Assuming dividend tax will be withheld at a current rate of 15%, the net dividend amount due to
non-resident shareholders is 83,64 cents per share. A reduced dividend tax in terms of the applicable
DTA may only be relied on if the non-resident shareholder has submitted the following forms to his/ her
CSDP or broker, as the case may be, in respect of uncertificated shares, or the transfer secretaries,
in respect of certificated shares:
> A declaration that the dividend is subject to a reduced rate as a result of the application of the
DTA; and
> A written undertaking to inform the CSDP, broker or the transfer secretaries, as the case may be,
should the circumstances affecting the reduced rate change or the beneficial owner cease to be
the beneficial owner.
> Both in the form prescribed by the Commissioner for the South African Revenue Services ("SARS").
If applicable, non-resident shareholders are advised to contact the CSDP, broker or the transfer
secretaries, as the case may be, to arrange for the abovementioned documents to be submitted prior
to payment of the dividend, if such documents have not already been submitted.
Tax implications for South African resident shareholders
Dividends received by or accrued to South African tax residents must be included in the gross income
of such shareholders. They are not exempt from income tax in terms of the exclusion to the general
dividend exemption contained in section 10(1)(k)(i)(aa) of the Income Tax Act because they are
dividends distributed by a REIT. These dividends are, however, exempt from dividend withholding tax
(dividend tax) in the hands of South African resident shareholders, provided that the South African
resident shareholders have made submissions to the CSDP or broker, as the case may be, in respect of
uncertificated shares, or the transfer secretaries in respect of certified shares, a DTD (EX)

________

### Stated task a
In the dividend tax text, what net dividend amount per share is due to non-resident shareholders?

________

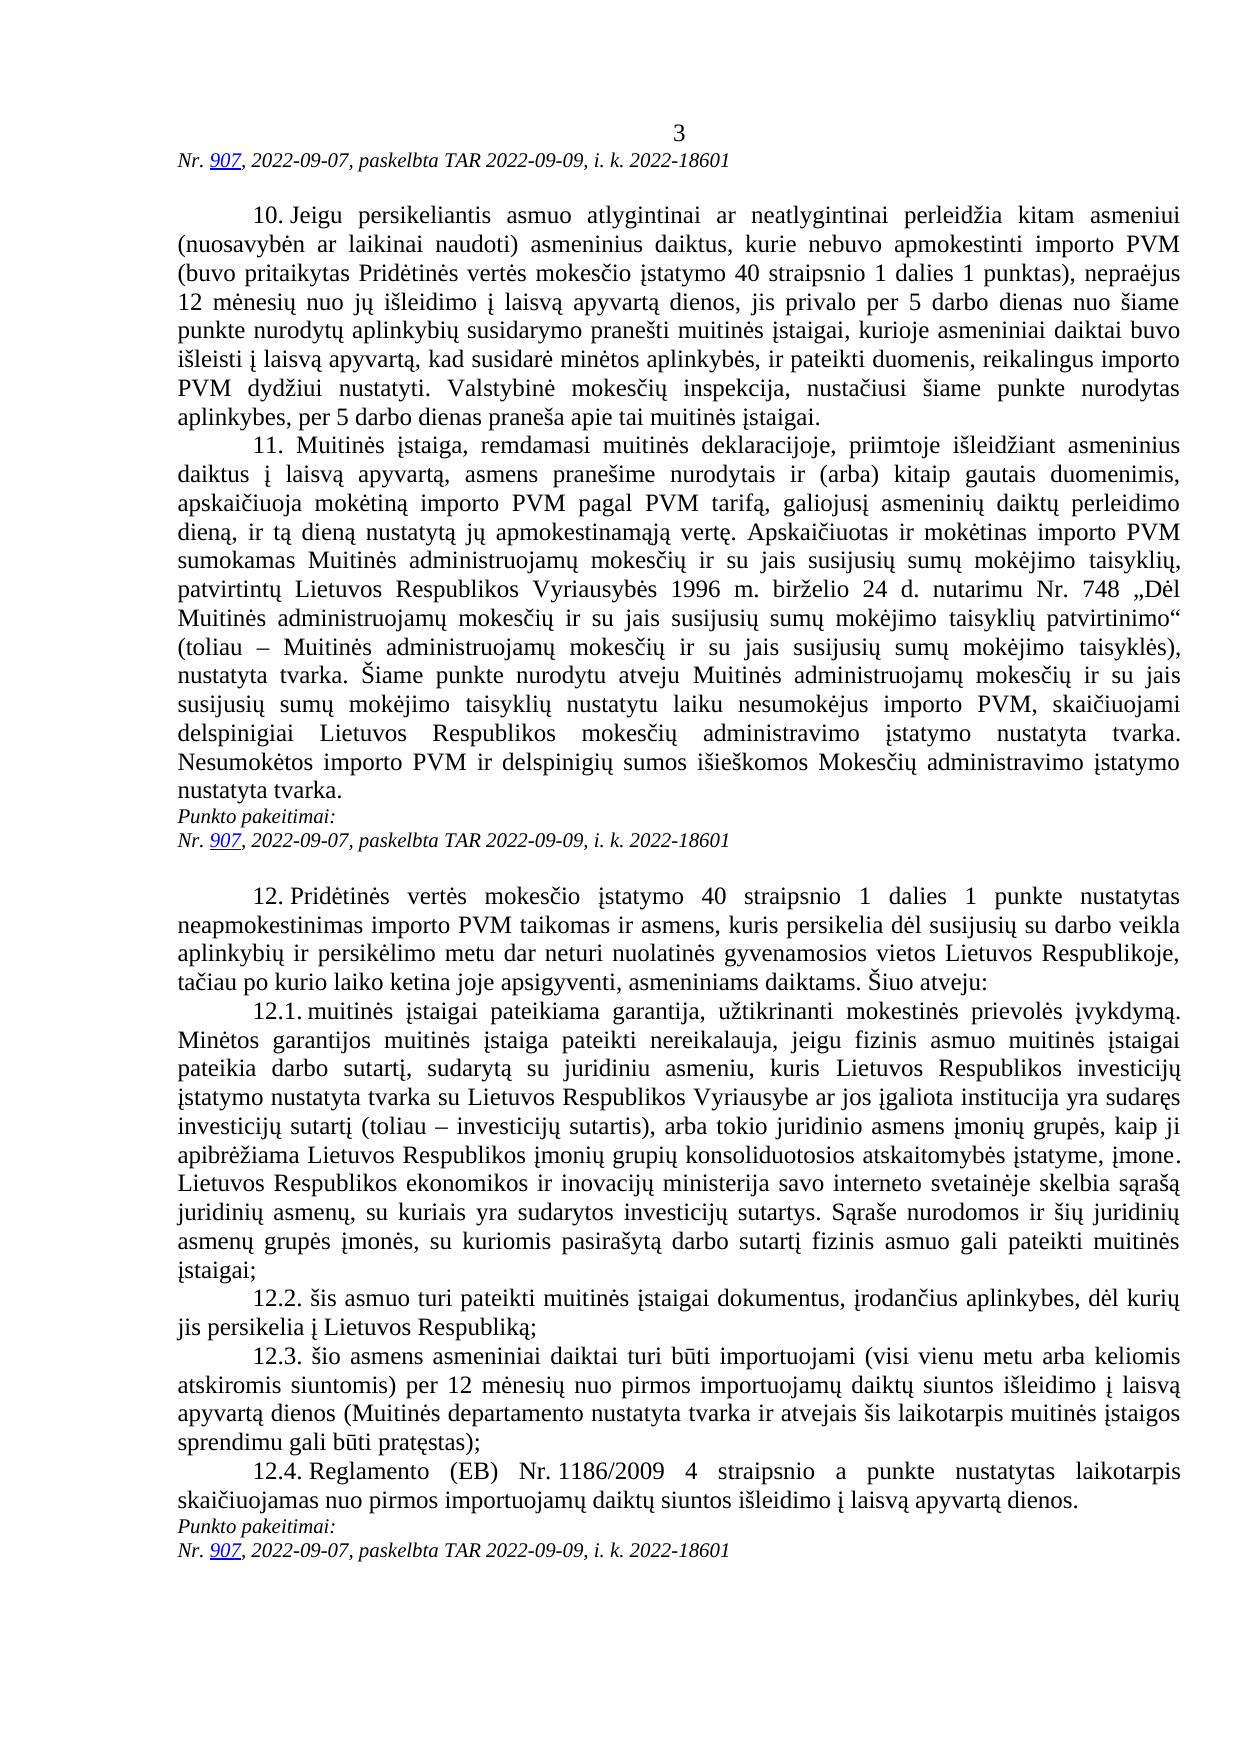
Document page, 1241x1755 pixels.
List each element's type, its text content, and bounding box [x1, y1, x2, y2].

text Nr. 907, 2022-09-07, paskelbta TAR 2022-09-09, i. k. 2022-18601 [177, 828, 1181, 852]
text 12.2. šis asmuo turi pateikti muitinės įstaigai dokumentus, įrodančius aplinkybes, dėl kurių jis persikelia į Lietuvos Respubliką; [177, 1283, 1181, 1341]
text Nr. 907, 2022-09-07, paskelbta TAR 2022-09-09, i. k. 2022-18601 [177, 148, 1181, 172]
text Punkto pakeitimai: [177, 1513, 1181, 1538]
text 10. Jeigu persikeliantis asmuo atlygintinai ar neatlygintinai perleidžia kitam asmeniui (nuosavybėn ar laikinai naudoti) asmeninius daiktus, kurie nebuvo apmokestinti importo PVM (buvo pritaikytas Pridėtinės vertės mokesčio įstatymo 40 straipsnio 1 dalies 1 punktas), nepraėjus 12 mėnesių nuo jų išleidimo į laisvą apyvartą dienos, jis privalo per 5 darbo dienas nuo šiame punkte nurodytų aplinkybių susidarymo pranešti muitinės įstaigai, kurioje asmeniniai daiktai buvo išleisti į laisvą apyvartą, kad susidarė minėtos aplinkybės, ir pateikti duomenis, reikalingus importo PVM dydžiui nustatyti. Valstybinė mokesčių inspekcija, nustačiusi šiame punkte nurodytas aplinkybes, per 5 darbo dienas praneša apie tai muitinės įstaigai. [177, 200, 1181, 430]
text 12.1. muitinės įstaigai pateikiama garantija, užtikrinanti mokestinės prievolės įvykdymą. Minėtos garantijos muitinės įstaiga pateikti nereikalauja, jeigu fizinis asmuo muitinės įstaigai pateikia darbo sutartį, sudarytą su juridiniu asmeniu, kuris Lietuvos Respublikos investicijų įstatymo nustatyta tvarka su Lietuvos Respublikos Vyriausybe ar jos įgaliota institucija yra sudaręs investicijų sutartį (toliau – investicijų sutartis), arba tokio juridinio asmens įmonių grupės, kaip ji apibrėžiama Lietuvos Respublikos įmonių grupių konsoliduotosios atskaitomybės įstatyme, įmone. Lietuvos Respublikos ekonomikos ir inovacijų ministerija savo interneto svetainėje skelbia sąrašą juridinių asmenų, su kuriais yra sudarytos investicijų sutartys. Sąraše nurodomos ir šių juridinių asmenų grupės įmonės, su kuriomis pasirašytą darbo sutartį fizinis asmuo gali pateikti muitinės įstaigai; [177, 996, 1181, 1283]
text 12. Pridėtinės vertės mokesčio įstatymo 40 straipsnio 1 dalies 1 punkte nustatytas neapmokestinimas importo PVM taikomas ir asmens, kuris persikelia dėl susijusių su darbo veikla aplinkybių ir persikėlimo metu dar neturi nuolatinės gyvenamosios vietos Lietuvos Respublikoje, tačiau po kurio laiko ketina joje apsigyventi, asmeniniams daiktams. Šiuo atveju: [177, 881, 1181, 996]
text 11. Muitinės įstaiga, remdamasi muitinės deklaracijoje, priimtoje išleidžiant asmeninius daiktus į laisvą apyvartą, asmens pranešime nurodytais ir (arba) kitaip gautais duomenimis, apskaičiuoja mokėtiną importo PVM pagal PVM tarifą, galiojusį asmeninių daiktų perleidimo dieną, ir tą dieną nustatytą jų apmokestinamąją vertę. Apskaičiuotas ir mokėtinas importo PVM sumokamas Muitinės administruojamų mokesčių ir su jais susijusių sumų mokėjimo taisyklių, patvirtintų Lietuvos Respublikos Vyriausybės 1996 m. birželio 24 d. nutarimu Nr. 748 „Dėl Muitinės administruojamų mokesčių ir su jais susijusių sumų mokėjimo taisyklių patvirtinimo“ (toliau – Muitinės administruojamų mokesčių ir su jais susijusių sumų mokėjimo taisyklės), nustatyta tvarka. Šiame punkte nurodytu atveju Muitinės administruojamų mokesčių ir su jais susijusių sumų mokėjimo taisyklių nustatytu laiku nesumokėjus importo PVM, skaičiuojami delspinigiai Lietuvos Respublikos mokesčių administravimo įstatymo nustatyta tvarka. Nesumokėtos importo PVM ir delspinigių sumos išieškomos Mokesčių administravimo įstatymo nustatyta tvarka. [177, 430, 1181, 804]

________

### Stated task b
From the records, copy the lines from the one containing "828, 1181, 852]" up to and including the one containing "text Punkto pakeitimai: [177, 1513, 1181, 1538]".

### Written answer a
83,64 cents per share.

### Written answer b
text Nr. 907, 2022-09-07, paskelbta TAR 2022-09-09, i. k. 2022-18601 [177, 828, 1181, 852]
text 12.2. šis asmuo turi pateikti muitinės įstaigai dokumentus, įrodančius aplinkybes, dėl kurių jis persikelia į Lietuvos Respubliką; [177, 1283, 1181, 1341]
text Nr. 907, 2022-09-07, paskelbta TAR 2022-09-09, i. k. 2022-18601 [177, 148, 1181, 172]
text Punkto pakeitimai: [177, 1513, 1181, 1538]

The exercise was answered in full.